Thérèse Coffey: Catholic deputy PM opposes attempts to ‘redefine marriage’

Oct 5, 2022 by

by Christopher Lamb, Religion Media Centre;

Boris Johnson was Britain’s first Catholic prime minister, but he said virtually nothing about his religious convictions, and it is unknown if he practises his faith.

Thérèse Coffey is a different matter. The new deputy prime minister and health secretary is a practising Catholic who takes her faith seriously and is considered one of prime minister Liz Truss’s closest political allies.

“I don’t know that I wear my religion on my sleeve, but it is undoubtedly part of who I am,” she told Sky News in June 2022. “There are issues that get decided in parliament — great ethical issues of the day — and so, of course, I’ll participate in that.”

Ms Coffey is from the northwest of England, the traditional Catholic heartland of England and Wales.

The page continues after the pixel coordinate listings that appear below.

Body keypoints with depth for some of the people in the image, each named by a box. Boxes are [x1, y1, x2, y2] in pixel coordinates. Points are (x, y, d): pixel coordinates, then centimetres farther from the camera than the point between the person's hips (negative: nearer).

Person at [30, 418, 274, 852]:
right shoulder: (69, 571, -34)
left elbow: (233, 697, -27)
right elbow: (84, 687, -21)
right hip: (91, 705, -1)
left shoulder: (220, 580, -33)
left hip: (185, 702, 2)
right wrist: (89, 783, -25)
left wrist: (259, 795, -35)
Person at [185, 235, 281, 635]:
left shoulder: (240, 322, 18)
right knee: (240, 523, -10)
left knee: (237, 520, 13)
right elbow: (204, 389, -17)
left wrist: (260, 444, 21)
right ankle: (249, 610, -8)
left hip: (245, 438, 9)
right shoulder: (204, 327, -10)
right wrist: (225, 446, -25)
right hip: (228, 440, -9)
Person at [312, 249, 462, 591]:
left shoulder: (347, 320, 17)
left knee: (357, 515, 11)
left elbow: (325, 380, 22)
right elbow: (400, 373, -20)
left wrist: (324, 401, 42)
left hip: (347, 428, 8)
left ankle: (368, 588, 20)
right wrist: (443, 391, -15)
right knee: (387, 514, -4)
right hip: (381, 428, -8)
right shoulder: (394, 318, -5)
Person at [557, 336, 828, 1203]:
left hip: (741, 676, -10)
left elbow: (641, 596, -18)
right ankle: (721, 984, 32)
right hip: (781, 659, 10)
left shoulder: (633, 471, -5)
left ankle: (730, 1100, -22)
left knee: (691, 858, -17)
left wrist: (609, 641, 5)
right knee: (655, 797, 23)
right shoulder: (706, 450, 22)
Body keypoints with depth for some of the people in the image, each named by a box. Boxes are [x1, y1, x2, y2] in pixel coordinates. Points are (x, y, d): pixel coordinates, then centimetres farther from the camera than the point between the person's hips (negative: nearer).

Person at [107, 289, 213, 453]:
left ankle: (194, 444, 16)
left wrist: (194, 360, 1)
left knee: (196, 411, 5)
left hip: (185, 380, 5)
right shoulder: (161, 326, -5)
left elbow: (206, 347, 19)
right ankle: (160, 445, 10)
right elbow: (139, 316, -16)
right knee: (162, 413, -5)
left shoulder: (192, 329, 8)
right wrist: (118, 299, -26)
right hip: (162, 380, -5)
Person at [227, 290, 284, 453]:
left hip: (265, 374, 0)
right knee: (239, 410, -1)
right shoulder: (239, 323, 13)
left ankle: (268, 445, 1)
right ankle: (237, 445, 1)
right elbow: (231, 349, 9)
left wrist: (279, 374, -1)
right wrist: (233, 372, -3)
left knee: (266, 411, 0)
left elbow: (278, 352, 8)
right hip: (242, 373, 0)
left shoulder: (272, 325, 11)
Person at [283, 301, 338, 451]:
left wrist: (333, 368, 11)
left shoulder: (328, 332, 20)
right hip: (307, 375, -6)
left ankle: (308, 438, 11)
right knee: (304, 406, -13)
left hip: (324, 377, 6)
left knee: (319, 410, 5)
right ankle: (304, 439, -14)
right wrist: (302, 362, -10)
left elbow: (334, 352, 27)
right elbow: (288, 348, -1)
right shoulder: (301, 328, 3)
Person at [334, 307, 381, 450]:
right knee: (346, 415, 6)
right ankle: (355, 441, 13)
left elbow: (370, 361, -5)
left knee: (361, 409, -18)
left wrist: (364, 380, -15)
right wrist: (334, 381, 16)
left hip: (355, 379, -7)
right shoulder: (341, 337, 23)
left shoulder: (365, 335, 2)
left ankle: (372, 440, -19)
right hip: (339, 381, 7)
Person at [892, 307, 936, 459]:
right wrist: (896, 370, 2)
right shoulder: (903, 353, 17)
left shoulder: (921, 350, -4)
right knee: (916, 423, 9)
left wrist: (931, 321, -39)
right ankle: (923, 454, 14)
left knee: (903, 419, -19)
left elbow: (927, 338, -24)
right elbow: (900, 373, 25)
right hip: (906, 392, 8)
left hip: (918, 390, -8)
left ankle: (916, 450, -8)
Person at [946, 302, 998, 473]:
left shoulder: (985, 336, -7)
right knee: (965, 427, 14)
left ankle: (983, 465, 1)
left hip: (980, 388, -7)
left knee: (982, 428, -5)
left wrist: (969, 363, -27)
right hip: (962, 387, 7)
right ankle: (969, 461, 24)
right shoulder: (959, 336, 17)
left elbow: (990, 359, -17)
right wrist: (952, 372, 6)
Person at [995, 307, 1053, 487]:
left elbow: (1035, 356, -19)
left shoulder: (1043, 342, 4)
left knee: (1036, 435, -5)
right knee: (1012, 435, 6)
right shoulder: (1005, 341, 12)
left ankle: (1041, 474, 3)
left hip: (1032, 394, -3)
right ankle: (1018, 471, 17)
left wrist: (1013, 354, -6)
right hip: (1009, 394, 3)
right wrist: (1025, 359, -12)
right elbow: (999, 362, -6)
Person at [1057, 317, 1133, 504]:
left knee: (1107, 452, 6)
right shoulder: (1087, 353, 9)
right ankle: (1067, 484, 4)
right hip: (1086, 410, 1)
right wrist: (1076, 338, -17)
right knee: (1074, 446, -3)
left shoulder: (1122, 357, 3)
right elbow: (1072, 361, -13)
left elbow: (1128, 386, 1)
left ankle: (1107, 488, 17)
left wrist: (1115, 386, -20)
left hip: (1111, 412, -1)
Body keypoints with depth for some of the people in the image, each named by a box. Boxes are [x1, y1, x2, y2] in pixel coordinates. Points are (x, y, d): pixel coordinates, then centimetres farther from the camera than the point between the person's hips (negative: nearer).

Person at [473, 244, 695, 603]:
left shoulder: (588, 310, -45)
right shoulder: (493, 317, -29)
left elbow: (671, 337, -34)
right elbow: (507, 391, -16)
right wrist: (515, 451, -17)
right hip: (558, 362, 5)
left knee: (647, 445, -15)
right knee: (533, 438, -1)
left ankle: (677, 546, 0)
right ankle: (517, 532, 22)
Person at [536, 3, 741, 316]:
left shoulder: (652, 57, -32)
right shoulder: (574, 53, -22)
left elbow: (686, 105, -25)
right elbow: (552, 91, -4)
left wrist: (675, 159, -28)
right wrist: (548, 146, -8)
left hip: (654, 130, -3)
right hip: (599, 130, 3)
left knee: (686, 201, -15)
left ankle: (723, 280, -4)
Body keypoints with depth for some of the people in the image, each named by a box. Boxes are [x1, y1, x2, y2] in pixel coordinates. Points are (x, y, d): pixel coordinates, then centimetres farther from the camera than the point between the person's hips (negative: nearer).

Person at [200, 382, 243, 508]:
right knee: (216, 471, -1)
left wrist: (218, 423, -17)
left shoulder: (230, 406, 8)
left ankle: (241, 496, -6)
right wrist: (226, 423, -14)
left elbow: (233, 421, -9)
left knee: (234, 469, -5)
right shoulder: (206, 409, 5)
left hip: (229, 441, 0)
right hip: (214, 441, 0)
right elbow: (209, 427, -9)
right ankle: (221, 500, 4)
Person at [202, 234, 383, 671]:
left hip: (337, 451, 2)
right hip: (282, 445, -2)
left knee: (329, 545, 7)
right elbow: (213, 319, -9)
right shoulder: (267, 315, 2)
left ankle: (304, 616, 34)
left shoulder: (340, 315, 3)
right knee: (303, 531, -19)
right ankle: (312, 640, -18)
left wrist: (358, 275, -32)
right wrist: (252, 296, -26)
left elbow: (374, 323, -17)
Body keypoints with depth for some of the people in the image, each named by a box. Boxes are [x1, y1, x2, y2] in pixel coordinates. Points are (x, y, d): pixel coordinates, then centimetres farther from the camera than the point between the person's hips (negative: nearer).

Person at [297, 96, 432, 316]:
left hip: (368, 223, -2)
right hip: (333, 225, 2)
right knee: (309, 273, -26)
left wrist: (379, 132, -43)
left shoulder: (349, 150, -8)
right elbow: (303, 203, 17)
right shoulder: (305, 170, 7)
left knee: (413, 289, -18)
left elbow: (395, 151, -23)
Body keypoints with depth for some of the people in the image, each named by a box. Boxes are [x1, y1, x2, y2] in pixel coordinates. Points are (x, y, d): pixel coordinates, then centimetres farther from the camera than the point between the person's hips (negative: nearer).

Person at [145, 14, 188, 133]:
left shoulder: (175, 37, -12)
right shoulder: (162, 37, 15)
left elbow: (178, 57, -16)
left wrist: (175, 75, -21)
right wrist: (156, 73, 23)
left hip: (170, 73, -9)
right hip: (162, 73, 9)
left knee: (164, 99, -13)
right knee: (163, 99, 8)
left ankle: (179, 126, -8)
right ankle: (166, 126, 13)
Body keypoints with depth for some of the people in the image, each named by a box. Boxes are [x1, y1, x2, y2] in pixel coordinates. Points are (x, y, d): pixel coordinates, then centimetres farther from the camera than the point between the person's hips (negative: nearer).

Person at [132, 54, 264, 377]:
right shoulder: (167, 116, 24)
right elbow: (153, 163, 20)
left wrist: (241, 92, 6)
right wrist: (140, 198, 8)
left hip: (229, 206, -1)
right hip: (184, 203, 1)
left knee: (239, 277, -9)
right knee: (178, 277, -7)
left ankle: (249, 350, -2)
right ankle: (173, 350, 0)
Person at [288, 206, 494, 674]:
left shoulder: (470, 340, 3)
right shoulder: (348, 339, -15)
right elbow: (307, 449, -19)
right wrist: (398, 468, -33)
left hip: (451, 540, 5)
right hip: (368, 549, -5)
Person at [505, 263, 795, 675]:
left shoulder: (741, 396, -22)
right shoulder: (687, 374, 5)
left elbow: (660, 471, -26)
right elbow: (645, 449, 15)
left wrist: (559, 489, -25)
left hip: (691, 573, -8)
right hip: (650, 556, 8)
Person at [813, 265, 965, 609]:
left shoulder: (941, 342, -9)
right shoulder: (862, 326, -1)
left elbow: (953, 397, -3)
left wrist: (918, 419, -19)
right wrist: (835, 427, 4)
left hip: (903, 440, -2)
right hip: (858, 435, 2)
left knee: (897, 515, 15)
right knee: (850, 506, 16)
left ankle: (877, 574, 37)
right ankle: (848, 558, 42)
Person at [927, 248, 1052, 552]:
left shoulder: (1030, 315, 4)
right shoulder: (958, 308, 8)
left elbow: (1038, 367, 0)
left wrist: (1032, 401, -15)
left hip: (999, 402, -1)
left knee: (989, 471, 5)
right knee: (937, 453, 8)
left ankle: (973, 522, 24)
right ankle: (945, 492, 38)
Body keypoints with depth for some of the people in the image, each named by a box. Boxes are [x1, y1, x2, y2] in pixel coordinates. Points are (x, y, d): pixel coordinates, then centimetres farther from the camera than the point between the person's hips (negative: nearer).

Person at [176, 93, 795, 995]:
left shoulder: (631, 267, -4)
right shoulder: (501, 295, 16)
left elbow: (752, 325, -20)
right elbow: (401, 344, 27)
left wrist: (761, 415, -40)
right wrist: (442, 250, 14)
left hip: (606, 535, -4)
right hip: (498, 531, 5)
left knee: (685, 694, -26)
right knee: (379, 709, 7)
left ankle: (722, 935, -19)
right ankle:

She was born in Lancashire and educated at Catholic schools, including St Mary’s, Crosby, and St Edward’s College, Liverpool.

Both of them are prominent Catholic education institutions with St Mary’s alumni including Cardinal Vincent Nichols, the Archbishop of Westminster, and Lord Birt, the former director-general of the BBC. St Edward’s former pupils include Sir Terry Leahy, the former chief executive of Tesco and two Labour members of parliament: Peter Kilfoyle, who was MP for Liverpool Walton 1991-2010, and Dan Carden, who was elected to the same seat in 2017. Both St Mary’s and St Edward’s were once grammar schools for boys run by the Christian Brothers but today are co-educational. St Edward’s is a state-funded academy while St Mary’s became an independent school in the mid-1970s and was independent when Ms Coffey attended from 1986 to 1988.